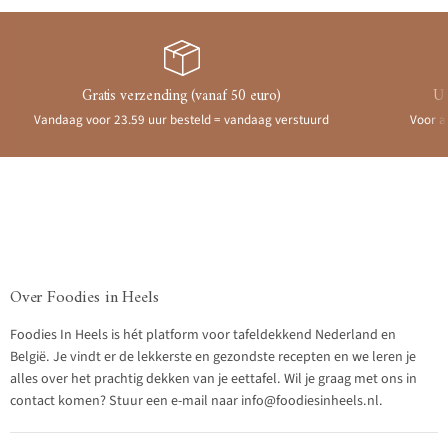
Gratis verzending (vanaf 50 euro)
Ui
Vandaag voor 23.59 uur besteld = vandaag verstuurd
Voor a
Over Foodies in Heels
Foodies In Heels is hét platform voor tafeldekkend Nederland en
België. Je vindt er de lekkerste en gezondste recepten en we leren je
alles over het prachtig dekken van je eettafel. Wil je graag met ons in
contact komen? Stuur een e-mail naar info@foodiesinheels.nl.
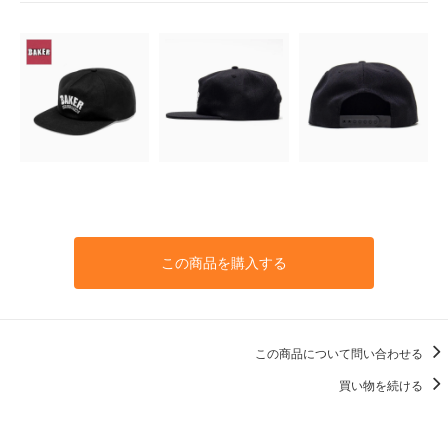
この商品を購入する
この商品について問い合わせる
買い物を続ける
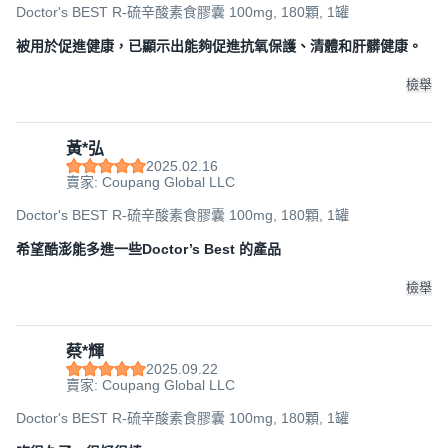
Doctor's BEST R-硫辛酸素食膠囊 100mg, 180顆, 1罐
被用於促進健康，已顯示出能夠促進抗氧保護、清體和肝髒健康。
檢舉
黃*弘
2025.02.16
賣家: Coupang Global LLC
Doctor's BEST R-硫辛酸素食膠囊 100mg, 180顆, 1罐
希望酷澎能多進一些Doctor’s Best 的產品
檢舉
蔡*輝
2025.09.22
賣家: Coupang Global LLC
Doctor's BEST R-硫辛酸素食膠囊 100mg, 180顆, 1罐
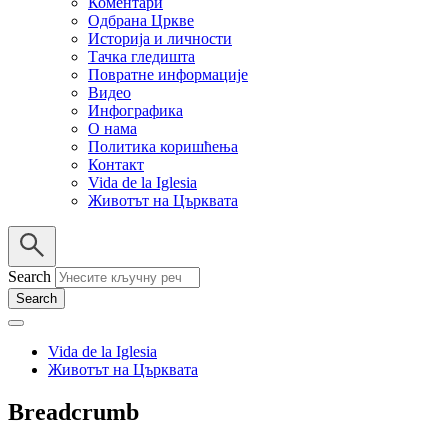
Коментари
Одбрана Цркве
Историја и личности
Тачка гледишта
Повратне информације
Видео
Инфографика
О нама
Политика коришћења
Контакт
Vida de la Iglesia
Животът на Църквата
Search
Vida de la Iglesia
Животът на Църквата
Breadcrumb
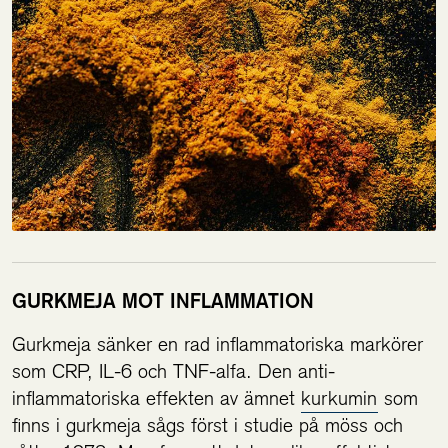
GURKMEJA MOT INFLAMMATION
Gurkmeja sänker en rad inflammatoriska markörer
som CRP, IL-6 och TNF-alfa. Den anti-
inflammatoriska effekten av ämnet
kurkumin
som
finns i gurkmeja sågs först i studie på möss och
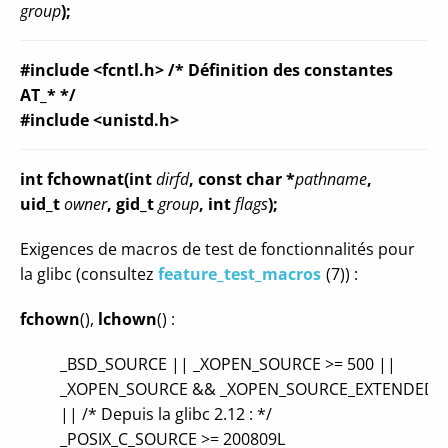
group
);
#include <fcntl.h> /* Définition des constantes
AT_* */
#include <unistd.h>
int fchownat(int
dirfd
, const char *
pathname
,
uid_t
owner
, gid_t
group
, int
flags
);
Exigences de macros de test de fonctionnalités pour
la glibc (consultez
feature_test_macros
(7)) :
fchown
(),
lchown
() :
_BSD_SOURCE || _XOPEN_SOURCE >= 500 ||
_XOPEN_SOURCE && _XOPEN_SOURCE_EXTENDED
|| /* Depuis la glibc 2.12 : */
_POSIX_C_SOURCE >= 200809L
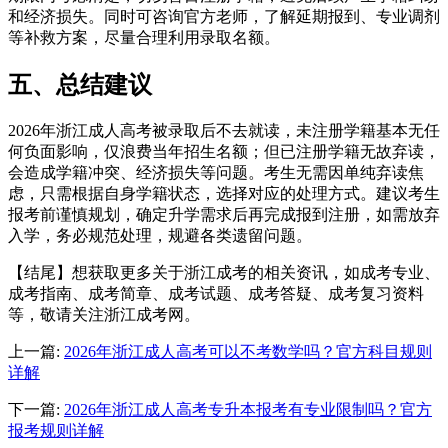
和经济损失。同时可咨询官方老师，了解延期报到、专业调剂
等补救方案，尽量合理利用录取名额。
五、总结建议
2026年浙江成人高考被录取后不去就读，未注册学籍基本无任
何负面影响，仅浪费当年招生名额；但已注册学籍无故弃读，
会造成学籍冲突、经济损失等问题。考生无需因单纯弃读焦
虑，只需根据自身学籍状态，选择对应的处理方式。建议考生
报考前谨慎规划，确定升学需求后再完成报到注册，如需放弃
入学，务必规范处理，规避各类遗留问题。
【结尾】想获取更多关于浙江成考的相关资讯，如成考专业、
成考指南、成考简章、成考试题、成考答疑、成考复习资料
等，敬请关注浙江成考网。
上一篇:
2026年浙江成人高考可以不考数学吗？官方科目规则
详解
下一篇:
2026年浙江成人高考专升本报考有专业限制吗？官方
报考规则详解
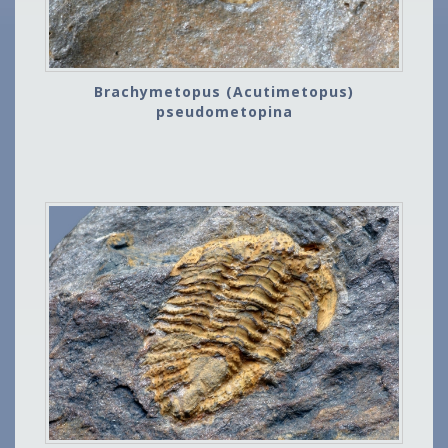
Brachymetopus (Acutimetopus)
pseudometopina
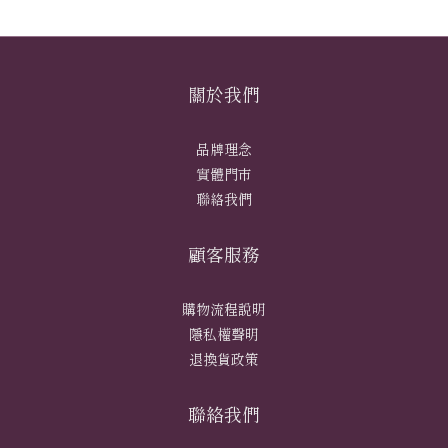
關於我們
品牌理念
實體門市
聯絡我們
顧客服務
購物流程說明
隱私權聲明
退換貨政策
聯絡我們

* _EXERCISE PROMPT_: Output the text lines of every item above verbatim, omitting the pictures.

* _EXERCISE SOLUTION_:
Gratis verzending (vanaf 50 euro)
Ui
Vandaag voor 23.59 uur besteld = vandaag verstuurd
Voor a
Over Foodies in Heels
Foodies In Heels is hét platform voor tafeldekkend Nederland en
België. Je vindt er de lekkerste en gezondste recepten en we leren je
alles over het prachtig dekken van je eettafel. Wil je graag met ons in
contact komen? Stuur een e-mail naar info@foodiesinheels.nl.
この商品を購入する
この商品について問い合わせる
買い物を続ける
Doctor's BEST R-硫辛酸素食膠囊 100mg, 180顆, 1罐
被用於促進健康，已顯示出能夠促進抗氧保護、清體和肝髒健康。
檢舉
黃*弘
2025.02.16
賣家: Coupang Global LLC
Doctor's BEST R-硫辛酸素食膠囊 100mg, 180顆, 1罐
希望酷澎能多進一些Doctor’s Best 的產品
檢舉
蔡*輝
2025.09.22
賣家: Coupang Global LLC
Doctor's BEST R-硫辛酸素食膠囊 100mg, 180顆, 1罐
Коментари
Одбрана Цркве
Историја и личности
Тачка гледишта
Повратне информације
Видео
Инфографика
О нама
Политика коришћења
Контакт
Vida de la Iglesia
Животът на Църквата
Search
Vida de la Iglesia
Животът на Църквата
Breadcrumb
GURKMEJA MOT INFLAMMATION
Gurkmeja sänker en rad inflammatoriska markörer
som CRP, IL-6 och TNF-alfa. Den anti-
inflammatoriska effekten av ämnet
kurkumin
som
finns i gurkmeja sågs först i studie på möss och
group
);
#include <fcntl.h> /* Définition des constantes
AT_* */
#include <unistd.h>
int fchownat(int
dirfd
, const char *
pathname
,
uid_t
owner
, gid_t
group
, int
flags
);
Exigences de macros de test de fonctionnalités pour
la glibc (consultez
feature_test_macros
(7)) :
fchown
(),
lchown
() :
_BSD_SOURCE || _XOPEN_SOURCE >= 500 ||
_XOPEN_SOURCE && _XOPEN_SOURCE_EXTENDED
|| /* Depuis la glibc 2.12 : */
_POSIX_C_SOURCE >= 200809L
和经济损失。同时可咨询官方老师，了解延期报到、专业调剂
等补救方案，尽量合理利用录取名额。
五、总结建议
2026年浙江成人高考被录取后不去就读，未注册学籍基本无任
何负面影响，仅浪费当年招生名额；但已注册学籍无故弃读，
会造成学籍冲突、经济损失等问题。考生无需因单纯弃读焦
虑，只需根据自身学籍状态，选择对应的处理方式。建议考生
报考前谨慎规划，确定升学需求后再完成报到注册，如需放弃
入学，务必规范处理，规避各类遗留问题。
【结尾】想获取更多关于浙江成考的相关资讯，如成考专业、
成考指南、成考简章、成考试题、成考答疑、成考复习资料
等，敬请关注浙江成考网。
上一篇:
2026年浙江成人高考可以不考数学吗？官方科目规则
详解
下一篇:
2026年浙江成人高考专升本报考有专业限制吗？官方
报考规则详解
Brachymetopus (Acutimetopus)
pseudometopina
關於我們
品牌理念
實體門市
聯絡我們
顧客服務
購物流程說明
隱私權聲明
退換貨政策
聯絡我們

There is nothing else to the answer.